ARP Spoofer
This tool is for educational and authorized security testing purposes only.
Features
- MAC Address Discovery: Automatically discovers target and gateway MAC addresses using ARP requests
- Bidirectional Spoofing: Poisons both target and gateway ARP caches simultaneously
- IP Forwarding: Automatically enables/disables IP forwarding to prevent DoS
- Continuous Operation: Sends spoofing packets every 2 seconds to maintain poisoned state
- Graceful Shutdown: Ctrl+C handler restores original ARP tables on exit
- Cross-Platform: Supports both macOS and Linux
How It Works?
- Discovery Phase: Sends ARP requests to discover the MAC addresses of both the target and gateway
- Enable Forwarding: Enables IP forwarding so intercepted packets are forwarded instead of dropped
- Spoofing Loop: Continuously sends poisoned ARP replies:
- Tells target that attacker's MAC is the gateway
- Tells gateway that attacker's MAC is the target
- Man-in-the-Middle: All traffic between target and gateway flows through the attacker's machine
- Restoration: On Ctrl+C, sends legitimate ARP packets to restore original MAC-IP associations
Prerequisites
- Rust: Install from rustup.rs
- Root/Admin Privileges: Required for raw socket access and IP forwarding control
- Network Interface: Must know the name of your network interface (e.g.,
en0 (macos), eth0 (linux))
Installation
cargo install arp-spoofer-cli
Usage
sudo arp-spoofer-cli \
--interface <INTERFACE> \
--target <TARGET_IP> \
--gateway <GATEWAY_IP>
Parameters
-i, --interface <INTERFACE>: Network interface to use (e.g., en0, eth0, wlan0)
-t, --target <TARGET_IP>: IP address of the target device to spoof
-g, --gateway <GATEWAY_IP>: IP address of the gateway/router
Example
This may vary on your machine
# On macOS
sudo arp-spoofer-cli -i en0 -t 192.168.1.100 -g 192.168.1.1
# On Linux
sudo arp-spoofer-cli -i eth0 -t 192.168.1.100 -g 192.168.1.1
Finding Your Interface
macOS:
ifconfig
# Look for en0, en1, etc.
Linux:
ip link show
# or
ifconfig
# Look for eth0, wlan0, etc.
Finding Gateway IP
macOS:
netstat -nr | grep default
Linux:
ip route | grep default
# or
route -n | grep UG
Technical Details
Packet Structure
Poisoned ARP Packet to Target:
- Ethernet Dst: Target MAC
- Ethernet Src: Attacker MAC
- ARP Operation: Reply
- ARP Sender MAC: Attacker MAC (spoofing gateway)

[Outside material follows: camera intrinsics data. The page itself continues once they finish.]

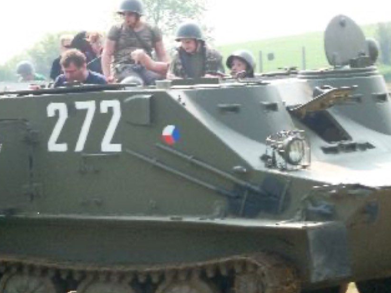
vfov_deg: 6.2
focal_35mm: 238
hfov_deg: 8.3
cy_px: 118
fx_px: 2687
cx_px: 98
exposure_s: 1/160
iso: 100
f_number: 4.8
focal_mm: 24.1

- ARP Sender IP: Gateway IP
- ARP Target MAC: Target MAC
- ARP Target IP: Target IP
Poisoned ARP Packet to Gateway:
- Ethernet Dst: Gateway MAC
- Ethernet Src: Attacker MAC
- ARP Operation: Reply
- ARP Sender MAC: Attacker MAC (spoofing target)
- ARP Sender IP: Target IP
- ARP Target MAC: Gateway MAC
- ARP Target IP: Gateway IP
IP Forwarding
The tool automatically enables IP forwarding to ensure intercepted packets are forwarded:
- macOS: Uses
sysctl -w net.inet.ip.forwarding=1
- Linux: Writes
1 to /proc/sys/net/ipv4/ip_forward
On exit, it disables IP forwarding to restore the original state.
Troubleshooting
"This program must be run with sudo/root privileges"
Run the program with sudo or as root user.
"Network interface 'xxx' not found"
Check available interfaces with ifconfig or ip link show and use the correct name.
"Failed to enable IP forwarding"
Ensure you have root privileges. On some systems, IP forwarding may be restricted by security policies.
No traffic being intercepted
- Verify both target and gateway are reachable
- Check that IP forwarding is enabled
- Some networks have ARP spoofing protection (Dynamic ARP Inspection)
- Firewalls may block forwarded traffic
Target loses internet connectivity
If IP forwarding fails to enable, the target will lose connectivity. The tool will show a warning in this case.